── DATA PROVIDED

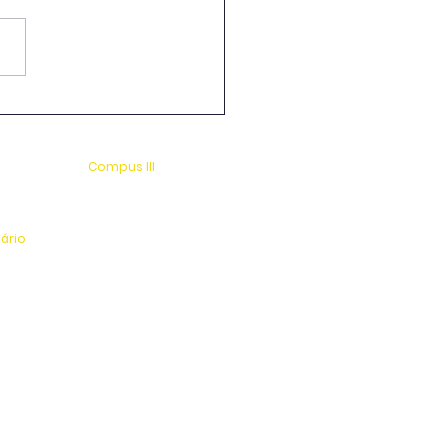
-Graduação em
cultura e Enologia &
cola Guaspari
Compus III
 s/n
Av. Antonio Costa, s/n
rio
Jardim Universitário
tinga
Centro Esportivo e Lazer
nário
l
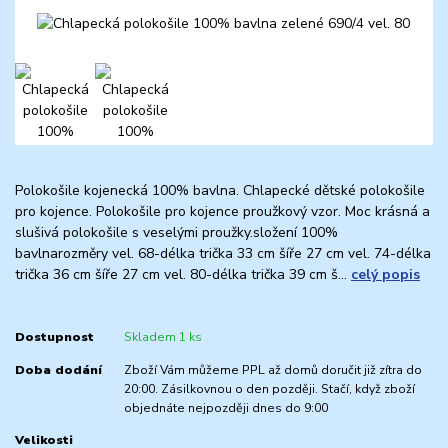
Polokošile kojenecká 100% bavlna. Chlapecké dětské polokošile
pro kojence. Polokošile pro kojence proužkový vzor. Moc krásná a
slušivá polokošile s veselými proužky.složení 100%
bavlnarozměry vel. 68-délka trička 33 cm šíře 27 cm vel. 74-délka
trička 36 cm šíře 27 cm vel. 80-délka trička 39 cm š...
celý popis
Dostupnost
Skladem 1 ks
Doba dodání
Zboží Vám můžeme PPL až domů doručit již zítra do
20:00. Zásilkovnou o den později. Stačí, když zboží
objednáte nejpozději dnes do 9:00
Velikosti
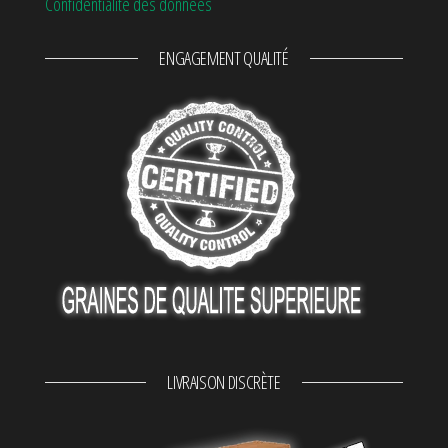
Confidentialité des données
ENGAGEMENT QUALITÉ
LIVRAISON DISCRÈTE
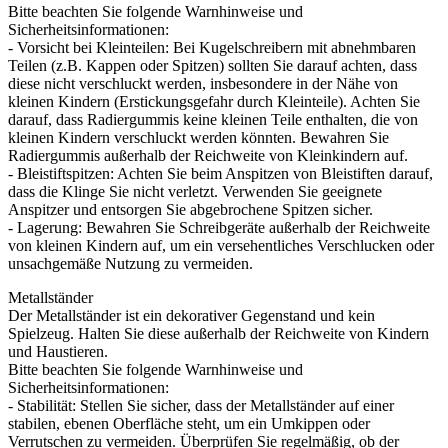
Bitte beachten Sie folgende Warnhinweise und
Sicherheitsinformationen:
- Vorsicht bei Kleinteilen: Bei Kugelschreibern mit abnehmbaren
Teilen (z.B. Kappen oder Spitzen) sollten Sie darauf achten, dass
diese nicht verschluckt werden, insbesondere in der Nähe von
kleinen Kindern (Erstickungsgefahr durch Kleinteile). Achten Sie
darauf, dass Radiergummis keine kleinen Teile enthalten, die von
kleinen Kindern verschluckt werden könnten. Bewahren Sie
Radiergummis außerhalb der Reichweite von Kleinkindern auf.
- Bleistiftspitzen: Achten Sie beim Anspitzen von Bleistiften darauf,
dass die Klinge Sie nicht verletzt. Verwenden Sie geeignete
Anspitzer und entsorgen Sie abgebrochene Spitzen sicher.
- Lagerung: Bewahren Sie Schreibgeräte außerhalb der Reichweite
von kleinen Kindern auf, um ein versehentliches Verschlucken oder
unsachgemäße Nutzung zu vermeiden.
Metallständer
Der Metallständer ist ein dekorativer Gegenstand und kein
Spielzeug. Halten Sie diese außerhalb der Reichweite von Kindern
und Haustieren.
Bitte beachten Sie folgende Warnhinweise und
Sicherheitsinformationen:
- Stabilität: Stellen Sie sicher, dass der Metallständer auf einer
stabilen, ebenen Oberfläche steht, um ein Umkippen oder
Verrutschen zu vermeiden. Überprüfen Sie regelmäßig, ob der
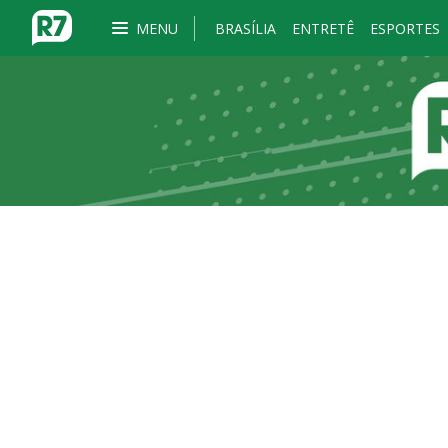
MENU
BRASÍLIA
ENTRETÊ
ESPORTES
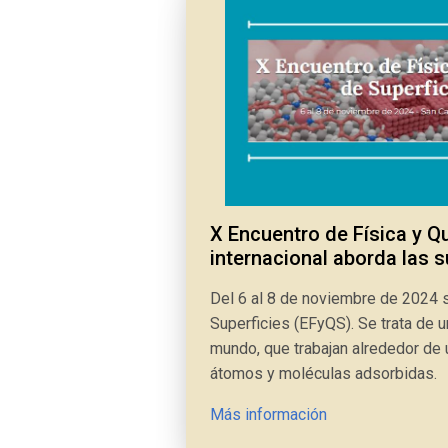
X Encuentro de Física y Qu
internacional aborda las 
Del 6 al 8 de noviembre de 2024 s
Superficies (EFyQS). Se trata de u
mundo, que trabajan alrededor de 
átomos y moléculas adsorbidas.
Más información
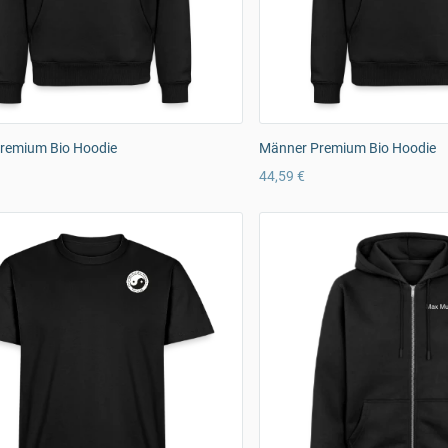
remium Bio Hoodie
Männer Premium Bio Hoodie
44,59 €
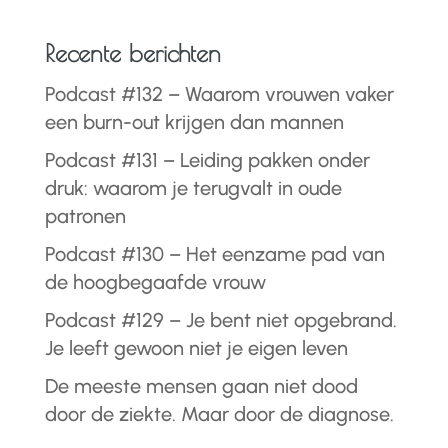
Recente berichten
Podcast #132 – Waarom vrouwen vaker
een burn-out krijgen dan mannen
Podcast #131 – Leiding pakken onder
druk: waarom je terugvalt in oude
patronen
Podcast #130 – Het eenzame pad van
de hoogbegaafde vrouw
Podcast #129 – Je bent niet opgebrand.
Je leeft gewoon niet je eigen leven
De meeste mensen gaan niet dood
door de ziekte. Maar door de diagnose.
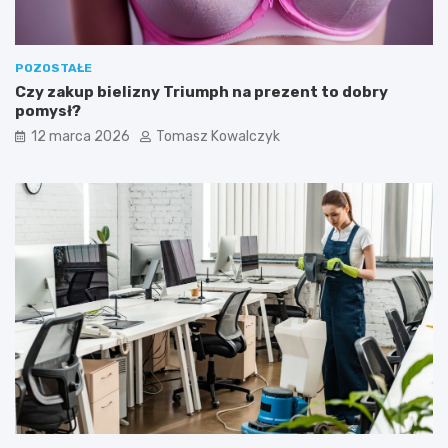
n
o
i
w
m
e
k
n
POZOSTAŁE
o
a
Czy zakup bielizny Triumph na prezent to dobry
s
s
pomysł?
z
z
12 marca 2026
Tomasz Kowalczyk
t
e
e
g
m
o
.
p
u
p
i
l
a
(
p
s
a
l
u
b
k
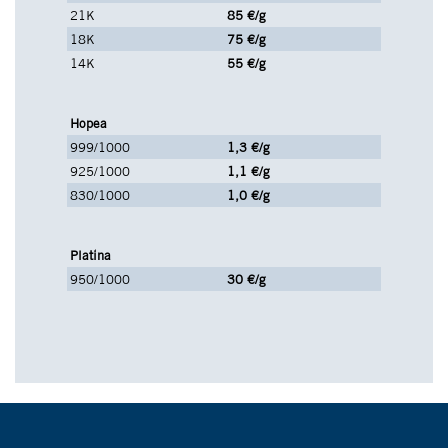
21K
85 €/g
18K
75 €/g
14K
55 €/g
Hopea
999/1000
1,3 €/g
925/1000
1,1 €/g
830/1000
1,0 €/g
Platina
950/1000
30 €/g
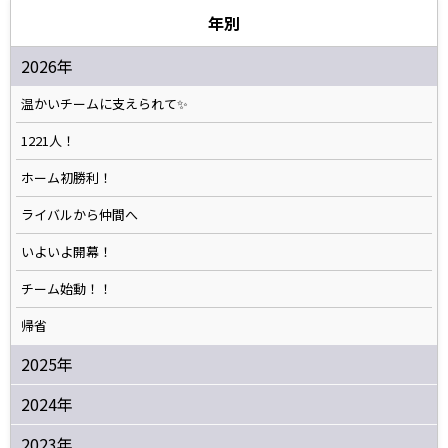
年別
2026年
温かいチームに支えられて✨️
1221人！
ホーム初勝利！
ライバルから仲間へ
いよいよ開幕！
チーム始動！！
帰省
2025年
2024年
2023年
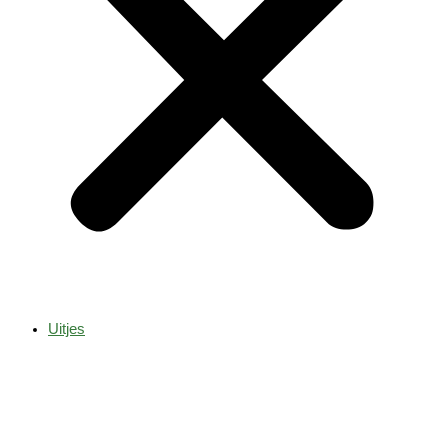
Uitjes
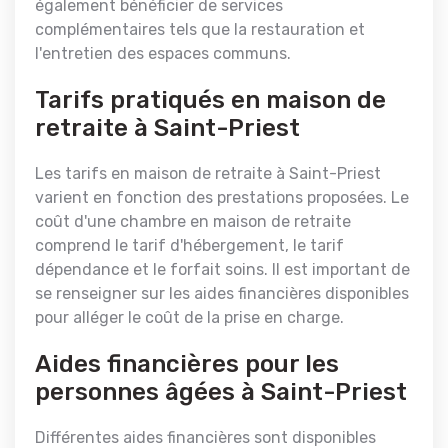
également bénéficier de services
complémentaires tels que la restauration et
l'entretien des espaces communs.
Tarifs pratiqués en maison de
retraite à Saint-Priest
Les tarifs en maison de retraite à Saint-Priest
varient en fonction des prestations proposées. Le
coût d'une chambre en maison de retraite
comprend le tarif d'hébergement, le tarif
dépendance et le forfait soins. Il est important de
se renseigner sur les aides financières disponibles
pour alléger le coût de la prise en charge.
Aides financières pour les
personnes âgées à Saint-Priest
Différentes aides financières sont disponibles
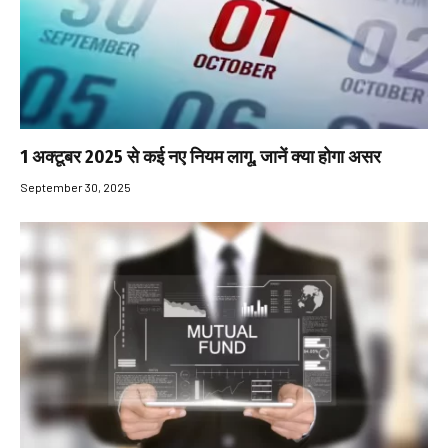
1 अक्टूबर 2025 से कई नए नियम लागू, जानें क्या होगा असर
September 30, 2025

────

INSTRUCTIONS FOR THE TASK: Copy every line of text from all of the records above, word for word, and leave the pictures out.

RESULT FOR THIS EXERCISE:
-Graduação em
cultura e Enologia &
cola Guaspari
Compus III
 s/n
Av. Antonio Costa, s/n
rio
Jardim Universitário
tinga
Centro Esportivo e Lazer
nário
l
Polokošile kojenecká 100% bavlna. Chlapecké dětské polokošile
pro kojence. Polokošile pro kojence proužkový vzor. Moc krásná a
slušivá polokošile s veselými proužky.složení 100%
bavlnarozměry vel. 68-délka trička 33 cm šíře 27 cm vel. 74-délka
trička 36 cm šíře 27 cm vel. 80-délka trička 39 cm š...
celý popis
Dostupnost
Skladem 1 ks
Doba dodání
Zboží Vám můžeme PPL až domů doručit již zítra do
20:00. Zásilkovnou o den později. Stačí, když zboží
objednáte nejpozději dnes do 9:00
Velikosti
Confidentialité des données
ENGAGEMENT QUALITÉ
LIVRAISON DISCRÈTE
Bitte beachten Sie folgende Warnhinweise und
Sicherheitsinformationen:
- Vorsicht bei Kleinteilen: Bei Kugelschreibern mit abnehmbaren
Teilen (z.B. Kappen oder Spitzen) sollten Sie darauf achten, dass
diese nicht verschluckt werden, insbesondere in der Nähe von
kleinen Kindern (Erstickungsgefahr durch Kleinteile). Achten Sie
darauf, dass Radiergummis keine kleinen Teile enthalten, die von
kleinen Kindern verschluckt werden könnten. Bewahren Sie
Radiergummis außerhalb der Reichweite von Kleinkindern auf.
- Bleistiftspitzen: Achten Sie beim Anspitzen von Bleistiften darauf,
dass die Klinge Sie nicht verletzt. Verwenden Sie geeignete
Anspitzer und entsorgen Sie abgebrochene Spitzen sicher.
- Lagerung: Bewahren Sie Schreibgeräte außerhalb der Reichweite
von kleinen Kindern auf, um ein versehentliches Verschlucken oder
unsachgemäße Nutzung zu vermeiden.
Metallständer
Der Metallständer ist ein dekorativer Gegenstand und kein
Spielzeug. Halten Sie diese außerhalb der Reichweite von Kindern
und Haustieren.
Bitte beachten Sie folgende Warnhinweise und
Sicherheitsinformationen:
- Stabilität: Stellen Sie sicher, dass der Metallständer auf einer
stabilen, ebenen Oberfläche steht, um ein Umkippen oder
Verrutschen zu vermeiden. Überprüfen Sie regelmäßig, ob der
MENU
BRASÍLIA
ENTRETÊ
ESPORTES
X Encuentro de Física y Qu
internacional aborda las 
Del 6 al 8 de noviembre de 2024 s
Superficies (EFyQS). Se trata de u
mundo, que trabajan alrededor de 
átomos y moléculas adsorbidas.
Más información
remium Bio Hoodie
Männer Premium Bio Hoodie
44,59 €
Recente berichten
Podcast #132 – Waarom vrouwen vaker
een burn-out krijgen dan mannen
Podcast #131 – Leiding pakken onder
druk: waarom je terugvalt in oude
patronen
Podcast #130 – Het eenzame pad van
de hoogbegaafde vrouw
Podcast #129 – Je bent niet opgebrand.
Je leeft gewoon niet je eigen leven
De meeste mensen gaan niet dood
door de ziekte. Maar door de diagnose.
n
o
i
w
m
e
k
n
POZOSTAŁE
o
a
Czy zakup bielizny Triumph na prezent to dobry
s
s
pomysł?
z
z
12 marca 2026
Tomasz Kowalczyk
t
e
e
g
m
o
.
p
u
p
i
l
a
(
p
s
a
l
u
b
k
21K
85 €/g
18K
75 €/g
14K
55 €/g
Hopea
999/1000
1,3 €/g
925/1000
1,1 €/g
830/1000
1,0 €/g
Platina
950/1000
30 €/g
年別
2026年
温かいチームに支えられて✨️
1221人！
ホーム初勝利！
ライバルから仲間へ
いよいよ開幕！
チーム始動！！
帰省
2025年
2024年
2023年
Uitjes
également bénéficier de services
complémentaires tels que la restauration et
l'entretien des espaces communs.
Tarifs pratiqués en maison de
retraite à Saint-Priest
Les tarifs en maison de retraite à Saint-Priest
varient en fonction des prestations proposées. Le
coût d'une chambre en maison de retraite
comprend le tarif d'hébergement, le tarif
dépendance et le forfait soins. Il est important de
se renseigner sur les aides financières disponibles
pour alléger le coût de la prise en charge.
Aides financières pour les
personnes âgées à Saint-Priest
Différentes aides financières sont disponibles
1 अक्टूबर 2025 से कई नए नियम लागू, जानें क्या होगा असर
September 30, 2025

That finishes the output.